Over three years, working with LSO musicians, learning a lot by trial and error, these young musicians create their own piece of music and perform it on the Barbican stage with the London Symphony Orchestra. No one is required to read music, the pieces are truly their own creation and what’s more they sound brilliant! So what happens on the first day that a Next Generation musician turns up at the LSO?

‘I can remember the first time. It felt really good straight away’ grins Mia, a flugel horn player and 3rd year Next Generation artist. ‘We had to play a piece for the audition and it was in front of all the brass players. It was really scary at first and was not what I expected at all – to be composing and making our own pieces as opposed to playing classical music.

‘On the first day, after the first rehearsal, we split into groups of five – all different instruments so we were with a totally different group of people. Then we created a piece in ten minutes. I remember not knowing anyone. We were trying to learn each others names, co-operate and make music together. It was all totally new to me. I’d never made any music myself before and it was terrifying. We then had to perform it in front of everyone else! It seemed to me that everyone else’s piece was much better than ours…’

But despite the challenge at the beginning of her time with Next Generation, Mia has risen to the occasion and become a guiding member, mentoring others and even leading sessions herself.

‘When we are in our third year of Next Gen, we work on our own – that is really difficult. No one knows what they’re doing and no one wants to take charge’ she laughs. ‘I wanted the others to get a chance at composing but eventually I had to take charge. There was a tumbleweed moment and no one was speaking so I had to!’ Mia divided the group into sections and after some skillful delegating, had them all creating their own pieces. An impressive response by her and some very useful life skills learnt at the same time.

And it’s not only the young musicians who feel the pressure with creating their own music on the spur of the moment. ‘I feel really nervous going into these sessions’ admits Jennie Brown, LSO cellist and tutor for Next Generation. ‘It’s so out of my comfort zone but that’s good for me!’ The kids seem really cool though. They don’t have any music in front of them and they play by ear. I see the same kids over a few years – blossoming, growing in confidence. It’s wonderful to watch.’

Most of the musicians of the LSO are not trained in improvising at all, in fact they spend a large part of their lives having to sight read incredibly difficult music, at speed, under pressure.

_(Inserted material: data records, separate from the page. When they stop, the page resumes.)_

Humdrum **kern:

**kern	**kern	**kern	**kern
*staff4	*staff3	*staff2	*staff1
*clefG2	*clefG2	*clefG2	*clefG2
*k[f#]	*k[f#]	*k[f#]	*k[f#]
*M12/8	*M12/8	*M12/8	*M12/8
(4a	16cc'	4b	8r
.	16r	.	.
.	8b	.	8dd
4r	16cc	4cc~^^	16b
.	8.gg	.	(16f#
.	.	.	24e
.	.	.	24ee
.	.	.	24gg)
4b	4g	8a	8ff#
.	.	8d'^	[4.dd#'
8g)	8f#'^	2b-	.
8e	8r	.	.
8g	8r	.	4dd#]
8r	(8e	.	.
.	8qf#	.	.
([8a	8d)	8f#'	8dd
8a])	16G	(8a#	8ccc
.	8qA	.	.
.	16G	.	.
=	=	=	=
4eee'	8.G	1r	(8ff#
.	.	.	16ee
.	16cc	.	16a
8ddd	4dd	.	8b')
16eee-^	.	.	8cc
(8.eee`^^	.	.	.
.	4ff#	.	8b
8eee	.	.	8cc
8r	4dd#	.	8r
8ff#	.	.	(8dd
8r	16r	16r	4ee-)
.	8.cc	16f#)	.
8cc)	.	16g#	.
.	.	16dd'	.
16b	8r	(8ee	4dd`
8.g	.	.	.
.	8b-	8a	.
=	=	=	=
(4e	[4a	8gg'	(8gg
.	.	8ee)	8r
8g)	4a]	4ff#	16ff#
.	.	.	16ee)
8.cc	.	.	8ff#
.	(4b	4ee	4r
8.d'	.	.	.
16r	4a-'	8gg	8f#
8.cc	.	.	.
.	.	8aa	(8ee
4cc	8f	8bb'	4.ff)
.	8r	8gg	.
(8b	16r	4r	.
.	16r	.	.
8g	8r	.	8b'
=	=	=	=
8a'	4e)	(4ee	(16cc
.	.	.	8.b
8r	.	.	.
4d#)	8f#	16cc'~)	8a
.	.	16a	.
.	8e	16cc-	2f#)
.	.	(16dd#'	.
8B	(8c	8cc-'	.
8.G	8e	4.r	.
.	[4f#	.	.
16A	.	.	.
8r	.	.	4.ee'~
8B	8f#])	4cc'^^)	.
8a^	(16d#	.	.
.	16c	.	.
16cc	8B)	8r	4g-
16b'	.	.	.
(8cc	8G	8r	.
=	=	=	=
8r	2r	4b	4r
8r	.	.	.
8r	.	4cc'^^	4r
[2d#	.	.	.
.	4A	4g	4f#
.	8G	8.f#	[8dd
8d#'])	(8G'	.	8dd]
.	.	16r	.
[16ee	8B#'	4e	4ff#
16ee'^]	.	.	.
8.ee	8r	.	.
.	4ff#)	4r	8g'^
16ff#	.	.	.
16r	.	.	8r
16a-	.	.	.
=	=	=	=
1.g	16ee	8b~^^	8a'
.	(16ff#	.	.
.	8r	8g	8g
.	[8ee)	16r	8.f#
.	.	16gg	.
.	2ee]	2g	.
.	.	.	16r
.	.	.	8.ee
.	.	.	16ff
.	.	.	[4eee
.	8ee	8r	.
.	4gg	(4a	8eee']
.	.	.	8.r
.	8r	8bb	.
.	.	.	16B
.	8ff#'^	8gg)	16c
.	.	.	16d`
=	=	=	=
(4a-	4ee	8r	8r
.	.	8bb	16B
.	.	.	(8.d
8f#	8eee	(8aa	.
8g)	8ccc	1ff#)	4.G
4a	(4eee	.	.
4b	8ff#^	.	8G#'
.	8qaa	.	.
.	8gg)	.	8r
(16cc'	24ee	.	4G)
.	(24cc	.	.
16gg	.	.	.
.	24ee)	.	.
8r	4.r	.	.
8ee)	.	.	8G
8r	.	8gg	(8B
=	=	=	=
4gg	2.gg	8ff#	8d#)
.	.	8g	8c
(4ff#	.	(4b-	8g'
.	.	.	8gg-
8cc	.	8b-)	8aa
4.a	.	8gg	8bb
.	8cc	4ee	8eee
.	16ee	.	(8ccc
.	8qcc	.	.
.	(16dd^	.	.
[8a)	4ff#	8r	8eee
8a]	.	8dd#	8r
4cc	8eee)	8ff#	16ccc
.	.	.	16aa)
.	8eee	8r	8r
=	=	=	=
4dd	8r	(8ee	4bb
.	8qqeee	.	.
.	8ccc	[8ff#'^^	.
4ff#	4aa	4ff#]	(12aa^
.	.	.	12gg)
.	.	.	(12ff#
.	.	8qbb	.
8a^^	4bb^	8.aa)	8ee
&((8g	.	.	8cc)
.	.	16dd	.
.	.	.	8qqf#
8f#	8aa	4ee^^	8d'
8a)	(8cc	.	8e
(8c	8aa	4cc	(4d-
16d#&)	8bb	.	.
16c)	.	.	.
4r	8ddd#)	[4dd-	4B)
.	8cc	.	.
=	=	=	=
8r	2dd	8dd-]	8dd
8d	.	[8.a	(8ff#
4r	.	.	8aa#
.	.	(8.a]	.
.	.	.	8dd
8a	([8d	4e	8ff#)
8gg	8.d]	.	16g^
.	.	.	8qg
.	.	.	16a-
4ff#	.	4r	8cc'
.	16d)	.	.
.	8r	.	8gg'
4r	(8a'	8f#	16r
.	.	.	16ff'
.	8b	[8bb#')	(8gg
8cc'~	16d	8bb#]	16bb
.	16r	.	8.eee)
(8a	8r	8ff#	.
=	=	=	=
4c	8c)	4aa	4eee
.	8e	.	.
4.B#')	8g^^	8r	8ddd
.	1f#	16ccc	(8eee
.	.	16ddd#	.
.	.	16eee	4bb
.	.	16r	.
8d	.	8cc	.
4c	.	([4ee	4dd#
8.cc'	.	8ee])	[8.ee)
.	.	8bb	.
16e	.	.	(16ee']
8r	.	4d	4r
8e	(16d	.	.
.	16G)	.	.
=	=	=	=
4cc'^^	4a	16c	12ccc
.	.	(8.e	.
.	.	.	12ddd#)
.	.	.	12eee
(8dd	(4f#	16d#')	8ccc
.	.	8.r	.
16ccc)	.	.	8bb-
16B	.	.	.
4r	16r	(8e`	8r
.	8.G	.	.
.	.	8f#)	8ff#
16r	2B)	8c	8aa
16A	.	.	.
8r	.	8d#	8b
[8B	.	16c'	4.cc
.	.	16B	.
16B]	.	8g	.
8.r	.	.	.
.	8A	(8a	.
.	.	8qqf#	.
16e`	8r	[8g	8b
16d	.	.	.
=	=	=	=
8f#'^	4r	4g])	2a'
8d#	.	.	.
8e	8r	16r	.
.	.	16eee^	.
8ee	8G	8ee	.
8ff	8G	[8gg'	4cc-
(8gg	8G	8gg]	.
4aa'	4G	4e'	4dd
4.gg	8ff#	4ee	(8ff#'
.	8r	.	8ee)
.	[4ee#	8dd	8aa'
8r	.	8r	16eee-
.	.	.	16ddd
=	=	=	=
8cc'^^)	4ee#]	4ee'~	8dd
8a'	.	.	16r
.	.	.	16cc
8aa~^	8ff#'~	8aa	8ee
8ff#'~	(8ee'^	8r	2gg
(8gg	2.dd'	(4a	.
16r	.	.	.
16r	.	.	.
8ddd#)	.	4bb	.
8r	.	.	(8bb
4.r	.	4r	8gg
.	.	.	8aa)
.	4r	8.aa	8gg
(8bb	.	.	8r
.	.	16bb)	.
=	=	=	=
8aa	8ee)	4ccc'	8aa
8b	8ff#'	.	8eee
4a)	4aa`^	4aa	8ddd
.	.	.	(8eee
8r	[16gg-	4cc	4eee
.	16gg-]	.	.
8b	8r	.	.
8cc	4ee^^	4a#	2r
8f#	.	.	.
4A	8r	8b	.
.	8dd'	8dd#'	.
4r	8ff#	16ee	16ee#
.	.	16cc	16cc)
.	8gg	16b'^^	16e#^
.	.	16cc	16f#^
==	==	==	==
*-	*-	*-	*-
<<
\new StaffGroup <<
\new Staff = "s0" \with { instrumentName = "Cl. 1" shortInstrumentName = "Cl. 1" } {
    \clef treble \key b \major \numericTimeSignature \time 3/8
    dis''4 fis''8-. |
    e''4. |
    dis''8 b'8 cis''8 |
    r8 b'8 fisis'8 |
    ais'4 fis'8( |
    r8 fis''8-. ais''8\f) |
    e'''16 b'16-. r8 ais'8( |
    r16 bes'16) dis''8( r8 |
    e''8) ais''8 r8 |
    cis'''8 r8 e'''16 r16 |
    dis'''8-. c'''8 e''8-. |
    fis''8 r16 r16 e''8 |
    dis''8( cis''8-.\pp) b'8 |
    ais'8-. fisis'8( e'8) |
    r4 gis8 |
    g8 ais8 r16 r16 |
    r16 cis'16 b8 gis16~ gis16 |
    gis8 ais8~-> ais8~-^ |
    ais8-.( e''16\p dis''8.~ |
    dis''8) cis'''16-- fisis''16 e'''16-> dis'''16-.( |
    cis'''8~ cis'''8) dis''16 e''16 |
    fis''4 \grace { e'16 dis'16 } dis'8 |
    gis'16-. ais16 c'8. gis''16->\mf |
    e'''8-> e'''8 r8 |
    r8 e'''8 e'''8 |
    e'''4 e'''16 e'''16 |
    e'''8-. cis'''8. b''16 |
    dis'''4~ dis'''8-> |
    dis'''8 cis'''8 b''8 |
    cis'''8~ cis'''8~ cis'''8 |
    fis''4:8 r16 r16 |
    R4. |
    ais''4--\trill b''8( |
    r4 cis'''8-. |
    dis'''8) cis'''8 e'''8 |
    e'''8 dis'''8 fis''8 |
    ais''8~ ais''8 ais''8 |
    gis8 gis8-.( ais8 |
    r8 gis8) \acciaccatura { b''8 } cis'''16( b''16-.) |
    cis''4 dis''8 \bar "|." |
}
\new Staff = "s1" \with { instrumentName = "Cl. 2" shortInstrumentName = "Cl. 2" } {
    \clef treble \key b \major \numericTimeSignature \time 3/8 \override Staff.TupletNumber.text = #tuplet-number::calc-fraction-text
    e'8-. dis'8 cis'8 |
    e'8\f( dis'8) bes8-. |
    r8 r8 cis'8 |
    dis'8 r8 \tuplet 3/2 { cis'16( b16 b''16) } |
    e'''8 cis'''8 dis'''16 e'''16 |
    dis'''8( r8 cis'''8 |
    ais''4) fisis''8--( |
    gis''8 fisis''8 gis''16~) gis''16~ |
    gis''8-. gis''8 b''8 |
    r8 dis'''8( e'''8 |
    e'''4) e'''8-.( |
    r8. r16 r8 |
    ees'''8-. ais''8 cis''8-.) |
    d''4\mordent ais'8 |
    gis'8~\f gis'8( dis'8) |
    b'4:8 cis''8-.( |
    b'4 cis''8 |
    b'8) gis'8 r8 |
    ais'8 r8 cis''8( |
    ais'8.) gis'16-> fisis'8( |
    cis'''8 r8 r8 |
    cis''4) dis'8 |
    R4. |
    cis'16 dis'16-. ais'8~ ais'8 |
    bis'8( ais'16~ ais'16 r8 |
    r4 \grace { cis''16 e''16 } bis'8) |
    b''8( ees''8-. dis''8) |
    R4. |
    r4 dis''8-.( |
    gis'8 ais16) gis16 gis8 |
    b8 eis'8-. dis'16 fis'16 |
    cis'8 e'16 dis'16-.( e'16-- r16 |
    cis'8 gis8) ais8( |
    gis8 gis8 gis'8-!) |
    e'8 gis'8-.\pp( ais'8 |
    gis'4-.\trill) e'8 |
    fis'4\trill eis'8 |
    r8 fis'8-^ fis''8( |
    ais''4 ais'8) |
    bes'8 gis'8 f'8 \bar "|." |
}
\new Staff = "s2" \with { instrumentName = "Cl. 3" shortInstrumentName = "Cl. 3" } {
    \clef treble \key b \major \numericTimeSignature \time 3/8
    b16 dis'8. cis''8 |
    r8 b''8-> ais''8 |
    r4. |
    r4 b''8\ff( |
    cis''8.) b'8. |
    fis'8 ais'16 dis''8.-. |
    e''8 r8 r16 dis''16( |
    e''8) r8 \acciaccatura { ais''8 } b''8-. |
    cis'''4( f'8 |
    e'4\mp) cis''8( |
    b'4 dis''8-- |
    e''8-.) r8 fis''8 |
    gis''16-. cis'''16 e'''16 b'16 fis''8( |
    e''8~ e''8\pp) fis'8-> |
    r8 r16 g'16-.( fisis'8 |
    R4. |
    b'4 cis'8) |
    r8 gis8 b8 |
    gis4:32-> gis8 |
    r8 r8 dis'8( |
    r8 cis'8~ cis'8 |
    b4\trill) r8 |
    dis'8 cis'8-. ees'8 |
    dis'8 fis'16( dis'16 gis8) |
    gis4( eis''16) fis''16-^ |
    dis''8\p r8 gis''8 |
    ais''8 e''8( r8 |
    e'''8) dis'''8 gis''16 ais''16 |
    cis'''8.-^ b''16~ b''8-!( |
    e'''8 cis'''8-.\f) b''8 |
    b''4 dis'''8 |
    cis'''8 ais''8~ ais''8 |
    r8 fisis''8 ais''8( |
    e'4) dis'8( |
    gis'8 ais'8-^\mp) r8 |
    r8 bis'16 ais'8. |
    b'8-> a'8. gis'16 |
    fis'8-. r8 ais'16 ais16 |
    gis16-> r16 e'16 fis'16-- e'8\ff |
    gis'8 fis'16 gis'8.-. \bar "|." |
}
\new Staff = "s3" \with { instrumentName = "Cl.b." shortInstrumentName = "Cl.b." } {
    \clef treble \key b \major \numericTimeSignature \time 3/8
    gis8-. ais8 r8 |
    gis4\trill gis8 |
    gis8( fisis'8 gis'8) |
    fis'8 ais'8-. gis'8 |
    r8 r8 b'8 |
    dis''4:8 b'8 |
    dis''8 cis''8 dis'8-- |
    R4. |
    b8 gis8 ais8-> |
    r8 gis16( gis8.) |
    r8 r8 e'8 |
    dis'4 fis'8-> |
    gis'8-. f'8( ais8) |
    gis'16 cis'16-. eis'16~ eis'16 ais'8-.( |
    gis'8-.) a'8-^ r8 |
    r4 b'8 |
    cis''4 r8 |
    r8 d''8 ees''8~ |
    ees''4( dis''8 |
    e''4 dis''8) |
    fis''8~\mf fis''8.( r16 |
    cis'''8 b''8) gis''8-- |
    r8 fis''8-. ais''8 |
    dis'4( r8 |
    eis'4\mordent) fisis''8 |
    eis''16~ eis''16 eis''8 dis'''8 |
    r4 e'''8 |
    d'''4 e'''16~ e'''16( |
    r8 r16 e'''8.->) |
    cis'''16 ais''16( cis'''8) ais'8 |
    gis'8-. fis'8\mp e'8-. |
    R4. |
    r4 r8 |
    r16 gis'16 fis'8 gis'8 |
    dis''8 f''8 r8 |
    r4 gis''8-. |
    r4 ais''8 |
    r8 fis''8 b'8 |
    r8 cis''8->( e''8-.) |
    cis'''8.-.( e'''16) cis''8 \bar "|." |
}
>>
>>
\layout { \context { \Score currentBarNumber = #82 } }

‘Since most of what we do is playing from notated music, we learn very specialised skills for reproducing music that’s written down, accurately and as quickly as possible – skills like sight reading’ explains Robert Turner, LSO viola player and Next Generation tutor. ‘So creating music like this, where you’re evolving ideas in your head and joining them together, trying to work out how to play things over chord sequences, none of which is written down is definitely not our usual path.’

Does it make him want to break free from the mould and learn to improvise now? ‘People say you should just practice improvising. Like everything it’s a skill you can learn and needs practice. People have different instincts and different speeds in which they can pick up things playing by ear. I have friends in the orchestra who can hear anything and play it back instantly by ear. That definitely doesn’t apply to me but it just means I have to work that little bit harder at it. It’s just a different skill.’

One of the lovely things I notice about Next Generation is that the outreach works in all directions. With the LSO musicians sharing their encyclopedic knowledge of classical music and technical skill with these teenagers, the young musicians also have something to share. TJ is a drummer who loves Caribbean music, so why would he be interested in working with the London Symphony Orchestra? ‘I like to do something new’ he smiles. ‘I like mixing all these different styles together. We all are different abilities in the percussion section and we all like different styles of music but when we come together it all works and blends together.’

‘It’s all about them putting their mark on it and making it their own piece’ explains Tom Goodman, LSO Bass player and Next Generation tutor. ‘They use the main work as inspiration but they’ll end up miles away from the original version by the end’ which is nice to hear – a brand new version we don’t know. They’re amazing kids. Considering they’re sat on the Barbican stage being soloists in their own piece I think they’re remarkably cool- if I was having to do that I think I’d be much more nervous than they are!’

See the results on Thursday 5 July at the Barbican Centre.